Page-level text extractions

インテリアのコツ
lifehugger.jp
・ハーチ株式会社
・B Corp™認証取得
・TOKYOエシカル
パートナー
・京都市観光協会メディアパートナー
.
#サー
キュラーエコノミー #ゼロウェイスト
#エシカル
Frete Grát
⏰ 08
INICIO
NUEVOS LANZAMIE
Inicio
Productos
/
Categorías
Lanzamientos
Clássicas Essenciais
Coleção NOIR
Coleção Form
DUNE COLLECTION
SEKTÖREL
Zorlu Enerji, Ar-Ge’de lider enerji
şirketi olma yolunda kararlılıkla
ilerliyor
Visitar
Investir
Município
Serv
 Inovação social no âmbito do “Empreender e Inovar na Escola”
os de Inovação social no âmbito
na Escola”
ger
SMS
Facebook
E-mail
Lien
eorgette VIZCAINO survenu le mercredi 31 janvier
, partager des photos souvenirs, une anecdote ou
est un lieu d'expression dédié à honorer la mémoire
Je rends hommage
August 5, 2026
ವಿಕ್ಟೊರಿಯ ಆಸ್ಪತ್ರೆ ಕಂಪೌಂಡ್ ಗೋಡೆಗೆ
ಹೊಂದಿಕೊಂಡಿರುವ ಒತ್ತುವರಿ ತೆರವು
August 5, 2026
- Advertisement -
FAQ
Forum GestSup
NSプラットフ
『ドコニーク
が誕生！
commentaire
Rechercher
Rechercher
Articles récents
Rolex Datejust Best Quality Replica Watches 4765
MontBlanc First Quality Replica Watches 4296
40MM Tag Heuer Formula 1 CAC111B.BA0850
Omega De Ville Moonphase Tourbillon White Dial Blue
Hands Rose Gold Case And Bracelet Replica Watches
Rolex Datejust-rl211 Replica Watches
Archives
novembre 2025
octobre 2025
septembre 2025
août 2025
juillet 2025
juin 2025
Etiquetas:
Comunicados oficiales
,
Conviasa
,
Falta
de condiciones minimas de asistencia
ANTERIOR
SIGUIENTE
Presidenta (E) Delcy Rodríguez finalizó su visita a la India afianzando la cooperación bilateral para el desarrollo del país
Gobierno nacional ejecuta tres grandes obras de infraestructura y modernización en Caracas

• [Work to complete]
Repeat all of the data exactly as given.

• [Output of the task]
インテリアのコツ
lifehugger.jp
・ハーチ株式会社
・B Corp™認証取得
・TOKYOエシカル
パートナー
・京都市観光協会メディアパートナー
.
#サー
キュラーエコノミー #ゼロウェイスト
#エシカル
Frete Grát
⏰ 08
INICIO
NUEVOS LANZAMIE
Inicio
Productos
/
Categorías
Lanzamientos
Clássicas Essenciais
Coleção NOIR
Coleção Form
DUNE COLLECTION
SEKTÖREL
Zorlu Enerji, Ar-Ge’de lider enerji
şirketi olma yolunda kararlılıkla
ilerliyor
Visitar
Investir
Município
Serv
 Inovação social no âmbito do “Empreender e Inovar na Escola”
os de Inovação social no âmbito
na Escola”
ger
SMS
Facebook
E-mail
Lien
eorgette VIZCAINO survenu le mercredi 31 janvier
, partager des photos souvenirs, une anecdote ou
est un lieu d'expression dédié à honorer la mémoire
Je rends hommage
August 5, 2026
ವಿಕ್ಟೊರಿಯ ಆಸ್ಪತ್ರೆ ಕಂಪೌಂಡ್ ಗೋಡೆಗೆ
ಹೊಂದಿಕೊಂಡಿರುವ ಒತ್ತುವರಿ ತೆರವು
August 5, 2026
- Advertisement -
FAQ
Forum GestSup
NSプラットフ
『ドコニーク
が誕生！
commentaire
Rechercher
Rechercher
Articles récents
Rolex Datejust Best Quality Replica Watches 4765
MontBlanc First Quality Replica Watches 4296
40MM Tag Heuer Formula 1 CAC111B.BA0850
Omega De Ville Moonphase Tourbillon White Dial Blue
Hands Rose Gold Case And Bracelet Replica Watches
Rolex Datejust-rl211 Replica Watches
Archives
novembre 2025
octobre 2025
septembre 2025
août 2025
juillet 2025
juin 2025
Etiquetas:
Comunicados oficiales
,
Conviasa
,
Falta
de condiciones minimas de asistencia
ANTERIOR
SIGUIENTE
Presidenta (E) Delcy Rodríguez finalizó su visita a la India afianzando la cooperación bilateral para el desarrollo del país
Gobierno nacional ejecuta tres grandes obras de infraestructura y modernización en Caracas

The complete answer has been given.